Notice here that we don’t modify the address of RSP, but the value stored at address of RSP, i.e. 0x7fffffffe840.

Moving imm64 doesn’t work

I want to go over something I ran into and couldn’t figure out what the rule was for a long time. I couldn’t understand why I couldn’t just MOV my whole string of 5 bytes in [rsp]. I kept thinking “it should work, it’s <= 8 bytes”, but I kept getting errors of data exceeding bounds and immediate exceeding bounds.

cat chmod.s        
    mov qword [rsp], 0x67616C662F ; galf/

chmod.s:6: warning: signed dword immediate exceeds bounds [-w+number-overflow]
chmod.s:6: warning: dword data exceeds bounds [-w+number-overflow]

I kept trying to build my flag in one go, because I figured rsp is 64 bit register, I’m moving a 5 byte value, should work right? No.

64-bit mode doesn’t allow 64-bit encoding of immediates – NASM forum

“But, I’ve moved 64-bit values into other registers before !!” I thought.

 […] except for MOV-ing to a 64-bit register. 

source: Intel® 64 and IA-32 Architectures, Software Developer’s Manual
Combined Volumes:
1, 2A, 2B, 2C, 2D, 3A, 3B, 3C, 3D, and 4
Page Vol. 2B 4-28

Yes I pulled out the Intel manual. Here is proof that we cannot move an imm64 into a r/m64 (An operand that can be either a 64-bit register (r64) OR a 64-bit memory location (m64)).

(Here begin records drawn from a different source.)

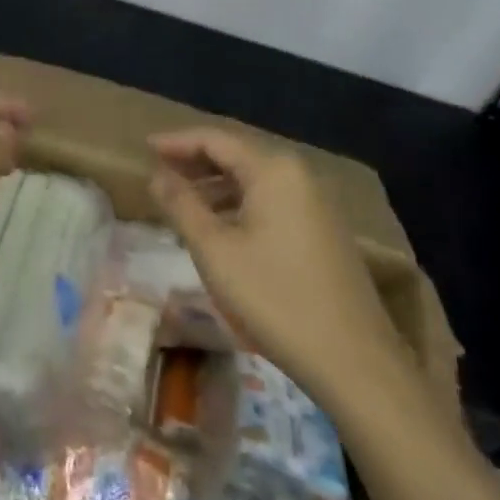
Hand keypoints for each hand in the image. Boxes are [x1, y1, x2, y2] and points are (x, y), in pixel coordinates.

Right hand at [149, 129, 407, 411]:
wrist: (354, 359)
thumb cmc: (275, 298)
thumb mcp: (216, 251)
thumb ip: (182, 206)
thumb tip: (157, 175)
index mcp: (273, 169)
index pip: (216, 139)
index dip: (177, 142)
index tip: (146, 147)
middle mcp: (298, 173)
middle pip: (238, 154)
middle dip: (196, 162)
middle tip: (160, 172)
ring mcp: (316, 201)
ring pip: (255, 179)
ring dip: (217, 185)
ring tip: (184, 201)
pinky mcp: (324, 228)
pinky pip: (272, 199)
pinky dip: (241, 203)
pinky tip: (223, 227)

So, it would work if I moved a value to a register, and then from that register to the [rsp] memory location, it should work? Let’s try.

mov rdx, 0x67616C662F
mov qword [rsp], rdx

Nice, no errors here. Let’s check pwndbg:

Anyways, I used gdb / strace to debug my shellcode, and it was quite nice because I found out about the layout ASM in gdb, which is cool. The reason why I didn’t just use pwntools & pwndbg is that I wanted to take time to learn other tools, write & compile shellcode myself, and debug it using more “raw” tools.

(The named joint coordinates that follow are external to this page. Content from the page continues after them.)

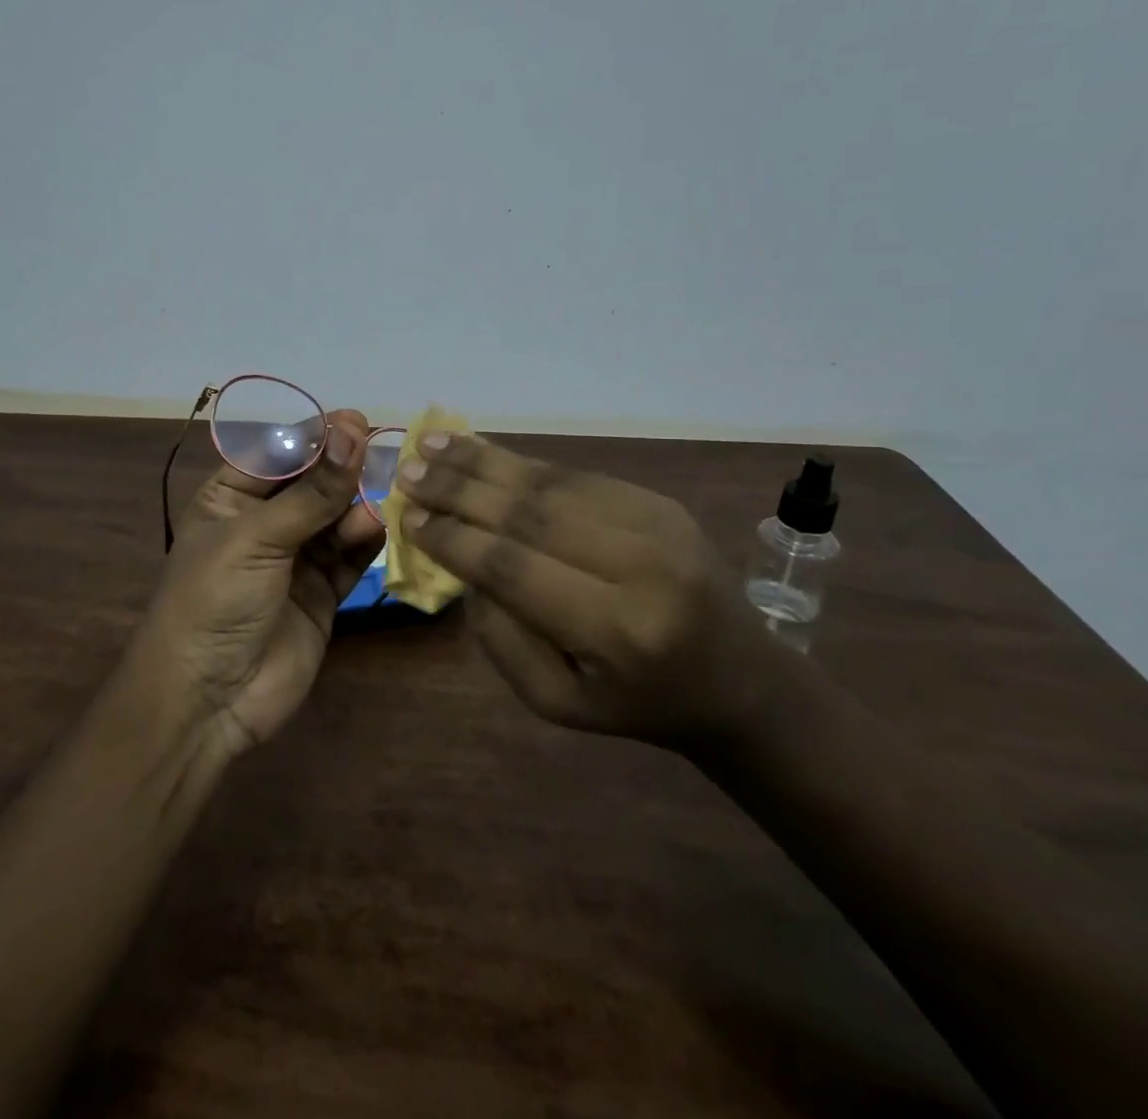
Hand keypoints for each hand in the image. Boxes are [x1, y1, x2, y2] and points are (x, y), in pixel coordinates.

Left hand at [130, 410, 385, 755]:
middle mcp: (264, 523)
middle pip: (312, 482)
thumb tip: (352, 429)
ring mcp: (295, 559)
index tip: (353, 420)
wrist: (206, 700)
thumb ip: (311, 491)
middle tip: (379, 451)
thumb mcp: (256, 538)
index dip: (313, 436)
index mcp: (229, 498)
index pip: (277, 453)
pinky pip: (350, 556)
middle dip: (341, 468)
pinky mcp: (322, 593)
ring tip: (373, 504)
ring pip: (336, 517)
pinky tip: (377, 528)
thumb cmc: (213, 600)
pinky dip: (365, 540)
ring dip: (355, 505)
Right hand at [395, 433, 775, 750]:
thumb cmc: (638, 703)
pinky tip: (478, 450)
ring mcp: (657, 523)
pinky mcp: (659, 501)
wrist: (740, 679)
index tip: (410, 517)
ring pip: (550, 482)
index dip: (456, 539)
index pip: (515, 568)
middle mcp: (642, 566)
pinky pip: (574, 475)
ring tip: (429, 443)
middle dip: (459, 489)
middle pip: (529, 514)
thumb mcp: (558, 702)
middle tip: (407, 471)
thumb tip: (463, 561)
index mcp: (619, 630)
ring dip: (482, 461)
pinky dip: (519, 463)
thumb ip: (502, 638)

Once I got pretty familiar with these tools, I reverted back to pwndbg & pwntools for ease.

A byte budget

Another challenge was to write a shellcode <= 18 bytes. WHAT? okay… I think the current shellcode I have for chmoding the flag is like 36 bytes… We’ve got some work to do here.

We already know that “/flag” takes 5 bytes, so we could reduce it by creating a symlink “a” to flag:

ln -s /flag a

Now we can just chmod the file “a”! We just saved a few bytes.

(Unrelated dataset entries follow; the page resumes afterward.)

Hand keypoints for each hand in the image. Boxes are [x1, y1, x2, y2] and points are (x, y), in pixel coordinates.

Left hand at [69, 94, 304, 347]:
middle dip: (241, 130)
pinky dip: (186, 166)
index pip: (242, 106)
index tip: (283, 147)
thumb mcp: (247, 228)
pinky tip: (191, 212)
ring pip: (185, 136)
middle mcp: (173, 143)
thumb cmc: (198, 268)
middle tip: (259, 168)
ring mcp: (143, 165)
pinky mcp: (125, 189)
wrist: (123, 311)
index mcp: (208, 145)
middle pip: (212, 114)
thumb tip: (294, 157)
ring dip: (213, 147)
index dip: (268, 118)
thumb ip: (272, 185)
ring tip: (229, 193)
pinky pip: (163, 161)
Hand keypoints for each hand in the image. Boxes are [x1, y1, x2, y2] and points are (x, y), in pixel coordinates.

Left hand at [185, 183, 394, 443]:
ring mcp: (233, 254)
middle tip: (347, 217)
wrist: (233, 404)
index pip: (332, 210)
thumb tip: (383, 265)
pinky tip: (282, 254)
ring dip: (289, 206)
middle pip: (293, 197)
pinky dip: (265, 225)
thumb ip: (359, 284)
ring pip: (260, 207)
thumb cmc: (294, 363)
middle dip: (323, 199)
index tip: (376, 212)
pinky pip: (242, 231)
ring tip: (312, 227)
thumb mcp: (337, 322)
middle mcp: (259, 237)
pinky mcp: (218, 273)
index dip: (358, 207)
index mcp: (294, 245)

We can also use smaller registers. For example, if RAX is empty, we can just use the low 8 bits of the register called AL to put our 0x5a byte (this website shows it nicely):

 mov al, 0x5a
 mov si, 0x1bc

Living off the land

What happens when your shellcode needs to be… 10 bytes?

Yeah you already thought you were a shellcode pro when you managed to get 36 bytes down to 18 bytes. But no, that’s not enough!

Living off the land is the idea of using things that are around you. What data is in the registers when the program is running, at the moment right before your shellcode gets executed?

How can you see that, you may ask? Well, with the int3 instruction, of course!

Int3 generates a software interrupt and sends a SIGTRAP which is caught by the debugger. Then, we can inspect registers, stacks, and see what we have at our disposal. We can use this technique in a scenario such as, we don’t know where to put a breakpoint in the main program and we don’t want to start stepping into each instruction since the start of the program.

We know that the challenge’s program will eat our shellcode, so we can just have our shellcode be the breakpoint (if that makes sense).

Here, an easy win would be to use the RCX value of “H=” as a filename, using the same symlink technique we used previously for our chmod.

push rcx
pop rdi

I harnessed this technique to get my shellcode down to 10 bytes.